The number of individuals covered by a private health insurance has increased from 200 000 to 600 000 between 2006 and 2015 (Palme, 2017) and the trend has continued in recent years.
Sweden seems to be approaching a market where public and private health care providers act simultaneously, not very different from e.g. the U.S. system.
Despite the dramatic increase in private health insurance coverage, there is almost no research on why this parallel system has emerged.
There is an extensive theoretical literature on general issues about health insurance design, but predictions and implications from those theories are rarely tested empirically, mainly due to a lack of adequate data.Our project aims to fill gaps in the literature by asking a number of questions. Who purchases private health insurance and why?

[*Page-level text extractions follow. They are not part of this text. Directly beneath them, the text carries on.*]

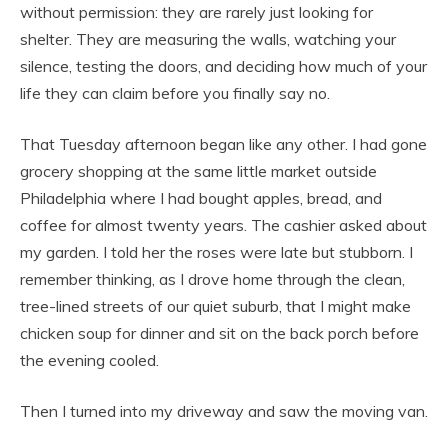
without permission: they are rarely just looking for
shelter. They are measuring the walls, watching your
silence, testing the doors, and deciding how much of your
life they can claim before you finally say no.
That Tuesday afternoon began like any other. I had gone
grocery shopping at the same little market outside
Philadelphia where I had bought apples, bread, and
coffee for almost twenty years. The cashier asked about
my garden. I told her the roses were late but stubborn. I
remember thinking, as I drove home through the clean,
tree-lined streets of our quiet suburb, that I might make
chicken soup for dinner and sit on the back porch before
the evening cooled.
Then I turned into my driveway and saw the moving van.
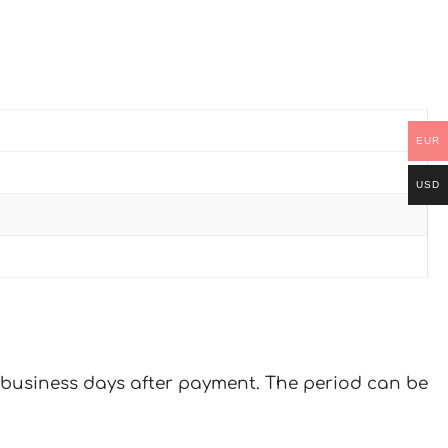
EUR
USD
 7 business days after payment. The period can be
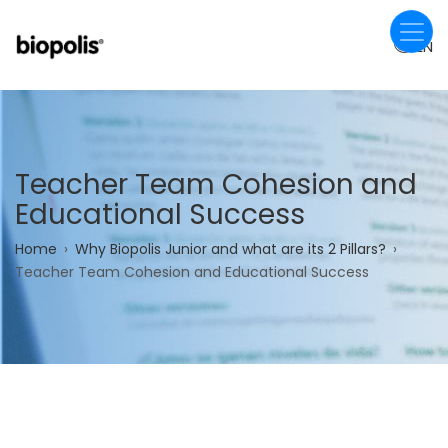
Skip
to
EN
main
content
Teacher Team Cohesion and
Educational Success
Breadcrumb
Home
Why Biopolis Junior and what are its 2 Pillars?
Teacher Team Cohesion and Educational Success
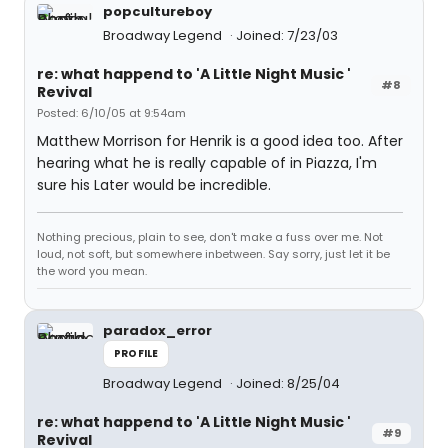
popcultureboy
Broadway Legend
Joined: 7/23/03
re: what happend to 'A Little Night Music '
#8
Revival
Posted: 6/10/05 at 9:54am
Matthew Morrison for Henrik is a good idea too. After
hearing what he is really capable of in Piazza, I'm
sure his Later would be incredible.
Nothing precious, plain to see, don't make a fuss over me. Not
loud, not soft, but somewhere inbetween. Say sorry, just let it be
the word you mean.
paradox_error
PROFILE
Broadway Legend
Joined: 8/25/04
re: what happend to 'A Little Night Music '
#9
Revival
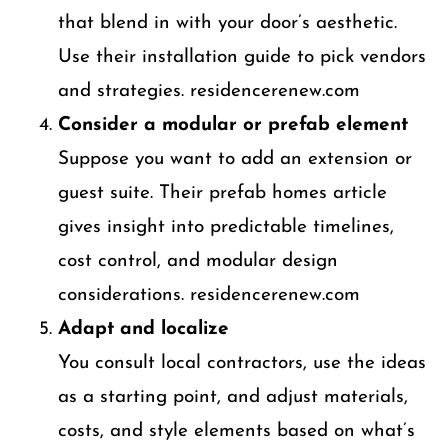
that blend in with your door’s aesthetic.
Use their installation guide to pick vendors
and strategies. residencerenew.com
Consider a modular or prefab element
Suppose you want to add an extension or
guest suite. Their prefab homes article
gives insight into predictable timelines,
cost control, and modular design
considerations. residencerenew.com
Adapt and localize
You consult local contractors, use the ideas
as a starting point, and adjust materials,
costs, and style elements based on what’s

In particular, do those with a higher risk of sickness enroll to a higher extent? How are firms affected by offering private health insurance to their workers? Does private health insurance lead to increased health care consumption and to better health? We will also study how the quality of public care is affected by an increase in privately insured individuals.
One hypothesis is that private insurances carry some of the burden of the public sector, increasing the quality of public health care. Another hypothesis is that private insurances absorb resources and talent, thereby constraining public care. We study these considerations and their equity-implications.
Do private insurances imply a more unequal health care system? The answers to these questions constitute two types of contributions.
First, they inform the Swedish debate surrounding private health insurance and inform design considerations in the public health care system.
Second, we contribute to the academic literature that tries to understand how private and public care providers can act on one and the same market.